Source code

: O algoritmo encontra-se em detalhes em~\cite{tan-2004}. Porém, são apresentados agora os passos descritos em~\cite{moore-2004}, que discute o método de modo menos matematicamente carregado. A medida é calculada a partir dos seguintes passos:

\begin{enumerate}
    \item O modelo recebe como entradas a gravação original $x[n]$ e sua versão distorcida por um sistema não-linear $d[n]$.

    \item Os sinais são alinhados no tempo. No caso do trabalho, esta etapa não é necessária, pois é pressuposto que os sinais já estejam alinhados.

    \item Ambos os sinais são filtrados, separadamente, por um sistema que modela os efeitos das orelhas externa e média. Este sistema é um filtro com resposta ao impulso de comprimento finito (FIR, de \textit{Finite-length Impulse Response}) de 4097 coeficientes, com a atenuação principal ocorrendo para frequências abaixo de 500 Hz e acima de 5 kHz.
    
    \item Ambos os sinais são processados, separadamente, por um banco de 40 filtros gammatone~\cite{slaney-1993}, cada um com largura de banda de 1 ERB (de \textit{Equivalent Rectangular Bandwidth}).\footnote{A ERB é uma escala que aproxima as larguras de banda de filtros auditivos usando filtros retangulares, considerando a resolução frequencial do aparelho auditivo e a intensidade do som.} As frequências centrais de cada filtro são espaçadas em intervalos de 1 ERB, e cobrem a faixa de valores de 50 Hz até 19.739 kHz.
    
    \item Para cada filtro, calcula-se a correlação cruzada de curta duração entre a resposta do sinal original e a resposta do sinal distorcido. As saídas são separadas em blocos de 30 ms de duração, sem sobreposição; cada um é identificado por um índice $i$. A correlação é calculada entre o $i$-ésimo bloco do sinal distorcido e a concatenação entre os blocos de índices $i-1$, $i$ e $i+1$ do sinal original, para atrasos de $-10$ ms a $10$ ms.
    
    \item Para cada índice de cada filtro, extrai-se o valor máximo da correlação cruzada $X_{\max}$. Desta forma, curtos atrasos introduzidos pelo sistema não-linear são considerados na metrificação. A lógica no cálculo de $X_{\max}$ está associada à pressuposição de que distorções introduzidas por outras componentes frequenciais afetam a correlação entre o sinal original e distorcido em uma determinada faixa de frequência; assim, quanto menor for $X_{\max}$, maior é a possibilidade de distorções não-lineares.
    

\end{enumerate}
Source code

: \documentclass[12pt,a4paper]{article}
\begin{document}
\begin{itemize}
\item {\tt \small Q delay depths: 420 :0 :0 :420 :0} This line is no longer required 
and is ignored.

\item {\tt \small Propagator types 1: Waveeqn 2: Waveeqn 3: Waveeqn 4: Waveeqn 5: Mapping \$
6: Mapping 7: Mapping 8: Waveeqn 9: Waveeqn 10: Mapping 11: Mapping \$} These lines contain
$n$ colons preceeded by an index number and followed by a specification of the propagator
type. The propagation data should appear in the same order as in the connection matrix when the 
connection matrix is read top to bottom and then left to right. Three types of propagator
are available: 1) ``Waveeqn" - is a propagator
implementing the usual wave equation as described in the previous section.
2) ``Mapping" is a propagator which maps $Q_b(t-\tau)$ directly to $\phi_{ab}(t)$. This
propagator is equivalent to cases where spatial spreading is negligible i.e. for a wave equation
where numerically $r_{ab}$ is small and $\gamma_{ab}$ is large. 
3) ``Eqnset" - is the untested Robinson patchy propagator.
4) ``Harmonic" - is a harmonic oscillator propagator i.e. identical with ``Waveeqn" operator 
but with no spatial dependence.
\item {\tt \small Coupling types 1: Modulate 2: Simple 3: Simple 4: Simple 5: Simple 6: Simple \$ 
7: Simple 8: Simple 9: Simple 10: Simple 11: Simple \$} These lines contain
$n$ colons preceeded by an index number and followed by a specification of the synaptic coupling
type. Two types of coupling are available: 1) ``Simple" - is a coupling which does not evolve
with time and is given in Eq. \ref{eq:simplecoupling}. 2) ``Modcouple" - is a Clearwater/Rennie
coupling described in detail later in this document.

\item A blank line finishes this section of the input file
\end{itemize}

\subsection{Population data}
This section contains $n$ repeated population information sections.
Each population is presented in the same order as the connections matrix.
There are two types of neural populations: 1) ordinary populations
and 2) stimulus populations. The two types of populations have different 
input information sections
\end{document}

§

- JOB -
Set down only the lines above that fall between the line holding "5: Mapping \$" and the line holding "type. Two types", inclusive, keeping each exact.

- SOLVED EXERCISE -
\item {\tt \small Propagator types 1: Waveeqn 2: Waveeqn 3: Waveeqn 4: Waveeqn 5: Mapping \$
6: Mapping 7: Mapping 8: Waveeqn 9: Waveeqn 10: Mapping 11: Mapping \$} These lines contain
$n$ colons preceeded by an index number and followed by a specification of the propagator
type. The propagation data should appear in the same order as in the connection matrix when the 
connection matrix is read top to bottom and then left to right. Three types of propagator
are available: 1) ``Waveeqn" - is a propagator
implementing the usual wave equation as described in the previous section.
2) ``Mapping" is a propagator which maps $Q_b(t-\tau)$ directly to $\phi_{ab}(t)$. This
propagator is equivalent to cases where spatial spreading is negligible i.e. for a wave equation
where numerically $r_{ab}$ is small and $\gamma_{ab}$ is large. 
3) ``Eqnset" - is the untested Robinson patchy propagator.
4) ``Harmonic" - is a harmonic oscillator propagator i.e. identical with ``Waveeqn" operator 
but with no spatial dependence.
\item {\tt \small Coupling types 1: Modulate 2: Simple 3: Simple 4: Simple 5: Simple 6: Simple \$ 
7: Simple 8: Simple 9: Simple 10: Simple 11: Simple \$} These lines contain
$n$ colons preceeded by an index number and followed by a specification of the synaptic coupling
type. Two types of coupling are available: 1) ``Simple" - is a coupling which does not evolve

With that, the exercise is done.